«We can and must move away from this conception and, on the contrary, explore the many possibilities that this time of year offers us not only to maintain positive health habits, but even to start or reinforce them,» Petratti stated.
In that sense, she emphasized that summer is the «ideal time to reconnect with oneself, manage emotional hunger, and start (or maintain) a real transformation,» rejecting common phrases at the beginning of the summer season such as «I won’t make it to the bikini operation anymore» or «I wore anything because it doesn’t matter anymore,» highlighting that addressing obesity is not about achieving the «perfect» body or obtaining «specific results,» but about sustained well-being.
«People don’t need more demands, but to take care of themselves, pause, and start over. And summer can be that starting point to take care of oneself without demands,» she expressed.
Following this, she argued that summer is a good time to embark on these changes due to the reduction of stress, which is linked to obesity through various physiological and behavioral mechanisms, as well as having more time to pay closer attention to nutrition and physical exercise.
CHRONIC STRESS AND OBESITY
The expert emphasized that chronic stress activates the hypothalamic-pituitary-adrenal axis, leading to sustained release of glucocorticoids, such as cortisol, which can increase appetite and preference for highly caloric and palatable foods, contributing to weight gain and obesity.
Additionally, chronic stress can alter appetite regulation through changes in hormones related to satiety and hunger, such as leptin and ghrelin; and can influence eating behavior by increasing vulnerability to food addiction, due to stress interacting with reward circuits in the brain, leading to compulsive consumption of sugary and fatty foods, creating a «vicious cycle» of stress and eating.
To address this situation, Petratti advised managing one’s emotions through questions like ‘What am I feeling when I seek food without hunger?’, ‘What else could give me pleasure or comfort?’, ‘What do I need to say or express that I am silencing with food?’, as well as starting an ‘emotional diary’ to document behaviors and emotions linked to the process of change.

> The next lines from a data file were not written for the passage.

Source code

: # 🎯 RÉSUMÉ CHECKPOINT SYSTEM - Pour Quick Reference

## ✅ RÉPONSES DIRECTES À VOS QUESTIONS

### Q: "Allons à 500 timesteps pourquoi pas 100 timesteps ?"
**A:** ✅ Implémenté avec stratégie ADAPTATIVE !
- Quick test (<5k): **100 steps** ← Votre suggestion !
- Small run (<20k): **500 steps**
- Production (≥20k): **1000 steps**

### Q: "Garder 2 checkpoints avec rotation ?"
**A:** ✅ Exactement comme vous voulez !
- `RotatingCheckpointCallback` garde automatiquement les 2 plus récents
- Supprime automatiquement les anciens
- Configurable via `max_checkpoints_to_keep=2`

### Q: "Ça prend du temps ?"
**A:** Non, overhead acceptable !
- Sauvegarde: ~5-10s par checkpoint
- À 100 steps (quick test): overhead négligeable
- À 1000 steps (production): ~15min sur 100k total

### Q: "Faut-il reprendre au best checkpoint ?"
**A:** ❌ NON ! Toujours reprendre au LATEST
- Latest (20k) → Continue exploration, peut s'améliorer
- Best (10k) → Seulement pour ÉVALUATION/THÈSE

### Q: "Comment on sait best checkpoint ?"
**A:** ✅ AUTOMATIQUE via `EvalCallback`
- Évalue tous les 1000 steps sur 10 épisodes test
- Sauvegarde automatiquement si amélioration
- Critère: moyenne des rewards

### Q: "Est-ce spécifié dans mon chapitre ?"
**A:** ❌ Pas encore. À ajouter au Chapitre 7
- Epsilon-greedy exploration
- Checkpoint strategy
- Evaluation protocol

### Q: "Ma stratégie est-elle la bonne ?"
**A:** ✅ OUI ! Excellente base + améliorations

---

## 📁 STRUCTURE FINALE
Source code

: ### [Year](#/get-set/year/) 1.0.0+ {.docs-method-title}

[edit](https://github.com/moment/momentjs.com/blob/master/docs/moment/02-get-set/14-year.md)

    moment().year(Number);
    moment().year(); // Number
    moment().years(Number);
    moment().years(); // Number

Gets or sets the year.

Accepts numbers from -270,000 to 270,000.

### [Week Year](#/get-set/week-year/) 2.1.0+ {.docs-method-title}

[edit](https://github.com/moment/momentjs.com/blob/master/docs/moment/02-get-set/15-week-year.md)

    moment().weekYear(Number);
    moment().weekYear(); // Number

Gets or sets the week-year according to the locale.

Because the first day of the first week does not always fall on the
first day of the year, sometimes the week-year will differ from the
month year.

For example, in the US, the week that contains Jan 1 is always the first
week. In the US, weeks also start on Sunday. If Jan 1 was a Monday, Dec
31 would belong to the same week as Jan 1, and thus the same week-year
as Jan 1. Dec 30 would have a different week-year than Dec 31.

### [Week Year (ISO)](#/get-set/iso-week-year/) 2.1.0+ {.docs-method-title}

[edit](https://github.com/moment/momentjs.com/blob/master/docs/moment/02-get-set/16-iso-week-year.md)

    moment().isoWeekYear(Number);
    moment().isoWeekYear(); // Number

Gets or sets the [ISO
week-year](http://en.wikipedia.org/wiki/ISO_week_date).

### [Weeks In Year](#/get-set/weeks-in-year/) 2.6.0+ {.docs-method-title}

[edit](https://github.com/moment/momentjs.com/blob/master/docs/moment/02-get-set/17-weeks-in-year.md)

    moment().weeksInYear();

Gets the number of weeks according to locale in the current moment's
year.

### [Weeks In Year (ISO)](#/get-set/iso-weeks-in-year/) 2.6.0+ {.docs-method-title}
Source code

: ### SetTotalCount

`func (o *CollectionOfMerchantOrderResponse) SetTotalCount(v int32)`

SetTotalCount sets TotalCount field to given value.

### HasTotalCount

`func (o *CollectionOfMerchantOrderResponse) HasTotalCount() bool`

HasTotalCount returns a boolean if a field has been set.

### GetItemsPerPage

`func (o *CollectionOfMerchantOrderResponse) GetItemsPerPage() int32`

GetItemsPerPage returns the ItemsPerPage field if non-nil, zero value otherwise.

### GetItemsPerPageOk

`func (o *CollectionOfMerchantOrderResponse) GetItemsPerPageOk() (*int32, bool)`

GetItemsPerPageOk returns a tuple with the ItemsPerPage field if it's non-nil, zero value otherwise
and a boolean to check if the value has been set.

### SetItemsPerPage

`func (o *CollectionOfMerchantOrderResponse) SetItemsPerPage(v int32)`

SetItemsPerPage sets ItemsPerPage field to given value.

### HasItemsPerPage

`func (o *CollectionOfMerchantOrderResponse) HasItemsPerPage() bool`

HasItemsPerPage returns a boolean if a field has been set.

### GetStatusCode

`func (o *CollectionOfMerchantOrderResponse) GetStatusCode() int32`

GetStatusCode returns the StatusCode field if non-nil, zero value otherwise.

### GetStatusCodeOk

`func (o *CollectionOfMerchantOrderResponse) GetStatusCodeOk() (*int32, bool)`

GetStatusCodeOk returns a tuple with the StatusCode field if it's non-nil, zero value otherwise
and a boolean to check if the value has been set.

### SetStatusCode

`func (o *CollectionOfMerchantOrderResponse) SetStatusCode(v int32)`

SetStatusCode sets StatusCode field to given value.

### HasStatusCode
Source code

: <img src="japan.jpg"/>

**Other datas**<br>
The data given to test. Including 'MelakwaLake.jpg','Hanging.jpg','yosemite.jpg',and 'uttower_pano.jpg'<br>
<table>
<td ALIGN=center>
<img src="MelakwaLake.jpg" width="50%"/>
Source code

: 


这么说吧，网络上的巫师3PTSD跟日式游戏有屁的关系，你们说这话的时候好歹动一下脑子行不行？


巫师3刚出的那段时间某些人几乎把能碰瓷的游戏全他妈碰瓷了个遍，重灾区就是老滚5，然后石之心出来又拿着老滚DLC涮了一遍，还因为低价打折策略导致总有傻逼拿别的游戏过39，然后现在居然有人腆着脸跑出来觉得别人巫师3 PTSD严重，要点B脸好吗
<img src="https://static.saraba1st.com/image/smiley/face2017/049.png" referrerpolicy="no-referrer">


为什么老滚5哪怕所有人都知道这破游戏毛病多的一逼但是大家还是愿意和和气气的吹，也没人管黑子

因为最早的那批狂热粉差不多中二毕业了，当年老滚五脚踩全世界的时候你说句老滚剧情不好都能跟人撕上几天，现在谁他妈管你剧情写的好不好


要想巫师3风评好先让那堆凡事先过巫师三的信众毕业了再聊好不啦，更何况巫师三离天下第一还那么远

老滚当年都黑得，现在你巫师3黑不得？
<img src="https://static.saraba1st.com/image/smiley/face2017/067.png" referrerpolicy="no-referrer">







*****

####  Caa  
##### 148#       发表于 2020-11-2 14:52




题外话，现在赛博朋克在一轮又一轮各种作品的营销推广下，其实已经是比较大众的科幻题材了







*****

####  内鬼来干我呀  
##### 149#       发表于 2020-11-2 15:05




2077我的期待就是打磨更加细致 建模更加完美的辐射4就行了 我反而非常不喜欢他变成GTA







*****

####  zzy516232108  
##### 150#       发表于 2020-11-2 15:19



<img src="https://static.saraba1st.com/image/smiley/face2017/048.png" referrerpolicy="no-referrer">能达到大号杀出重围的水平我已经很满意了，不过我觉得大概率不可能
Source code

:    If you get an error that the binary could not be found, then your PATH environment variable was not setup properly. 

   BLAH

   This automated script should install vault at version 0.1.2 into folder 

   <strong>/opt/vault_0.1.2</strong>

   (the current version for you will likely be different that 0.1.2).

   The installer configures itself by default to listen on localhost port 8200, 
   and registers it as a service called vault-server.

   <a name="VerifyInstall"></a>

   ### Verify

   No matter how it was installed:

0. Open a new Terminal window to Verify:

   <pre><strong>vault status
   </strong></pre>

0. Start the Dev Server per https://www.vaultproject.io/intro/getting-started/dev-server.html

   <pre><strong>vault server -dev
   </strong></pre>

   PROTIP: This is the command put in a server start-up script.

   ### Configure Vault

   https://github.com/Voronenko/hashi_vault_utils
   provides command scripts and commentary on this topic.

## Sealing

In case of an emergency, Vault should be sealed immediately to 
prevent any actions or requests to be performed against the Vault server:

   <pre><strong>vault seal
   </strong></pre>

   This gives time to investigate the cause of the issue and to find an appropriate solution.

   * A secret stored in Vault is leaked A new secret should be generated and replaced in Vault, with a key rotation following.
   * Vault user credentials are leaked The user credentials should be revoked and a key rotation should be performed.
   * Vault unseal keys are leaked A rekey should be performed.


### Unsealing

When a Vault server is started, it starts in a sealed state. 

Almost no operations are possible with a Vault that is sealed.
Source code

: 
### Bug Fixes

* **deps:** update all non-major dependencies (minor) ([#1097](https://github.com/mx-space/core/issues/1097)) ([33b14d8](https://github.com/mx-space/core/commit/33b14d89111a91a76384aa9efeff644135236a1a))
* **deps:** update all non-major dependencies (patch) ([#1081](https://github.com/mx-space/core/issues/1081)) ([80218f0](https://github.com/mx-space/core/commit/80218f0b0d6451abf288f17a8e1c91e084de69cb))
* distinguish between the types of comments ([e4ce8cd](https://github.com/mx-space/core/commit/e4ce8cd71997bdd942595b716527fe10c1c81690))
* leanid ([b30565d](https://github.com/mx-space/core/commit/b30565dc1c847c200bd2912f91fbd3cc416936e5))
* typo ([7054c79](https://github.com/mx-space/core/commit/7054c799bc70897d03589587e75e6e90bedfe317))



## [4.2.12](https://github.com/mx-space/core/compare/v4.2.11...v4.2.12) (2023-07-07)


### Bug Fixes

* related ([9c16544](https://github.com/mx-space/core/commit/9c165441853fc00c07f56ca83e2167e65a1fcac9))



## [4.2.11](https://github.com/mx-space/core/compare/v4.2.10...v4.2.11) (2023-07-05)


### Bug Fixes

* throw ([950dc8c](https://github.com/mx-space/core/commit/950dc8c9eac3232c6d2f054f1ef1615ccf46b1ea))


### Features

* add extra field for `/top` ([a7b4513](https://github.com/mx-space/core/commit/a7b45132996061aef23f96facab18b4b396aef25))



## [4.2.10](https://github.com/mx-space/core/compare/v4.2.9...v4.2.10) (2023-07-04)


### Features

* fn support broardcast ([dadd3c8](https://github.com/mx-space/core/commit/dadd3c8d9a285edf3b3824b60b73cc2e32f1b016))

«In the emotional diary, you can record moments of anger, joy, sadness, what you do automatically, what changes you have been able to make and how. When you start to know yourself, you can make deeper changes,» she stated, pointing out that «keeping an emotional diary provides crucial information to make the necessary adjustments to approach your goals: it gives a clear view of how emotions influence motivation and can be useful in identifying patterns that strengthen or weaken it.»
The doctor emphasized that these tools can help combat emotional hunger, which «is not fought with diets, but with emotional regulation tools and sustainable habits,» highlighting that this emotional management accounts for 70 percent of the success of any approach aimed at losing weight and maintaining it over time.
RECOMMENDATIONS FOR SUMMER
For those with obesity, Petratti recommended planning meals with freedom and structure, without rigidity but with clarity; moving at least 15 minutes a day; training the mind through guided meditations, emotional writing, and conscious breathing; drinking water and getting enough sleep; and being self-compassionate.
In the case of those without obesity, the specialist urged to «abandon» the dichotomy of «all or nothing,» reminding that an ice cream does not ruin health nor does a salad build it.
Likewise, she emphasized the importance of eating fresh and satisfying seasonal foods; reviewing emotional habits; and connecting with the body «from pleasure» and not «from struggle.»
MAKING SUSTAINABLE CHANGES
On the other hand, she also discouraged extreme diets to feel better about one’s body, believing it’s better to «take a break from the ‘punishment’ of a diet» to reduce self-demand and «reconnect» with enjoyment.
Therefore, she recommended making small sustainable changes, using a kinder language with oneself, and taking a more holistic approach, not just focused on weight loss on the scale, but also addressing emotions, sleep, movement, and stress.
«To make a change, it is not necessary to do it all at once or in a radical way, but it must start with awareness, self-compassion, and personal commitment,» she added.
Petratti relied on 21 studies that support the positive impact of habit changes and emotional work in the treatment of obesity, demonstrating that 86 percent of those who followed mental well-being guidelines improved emotional eating, binge eating, and weight maintenance.
«Cultivating conscious habits, managing emotions, and reconnecting with the body has a real, measurable, and sustainable impact on health,» she stated.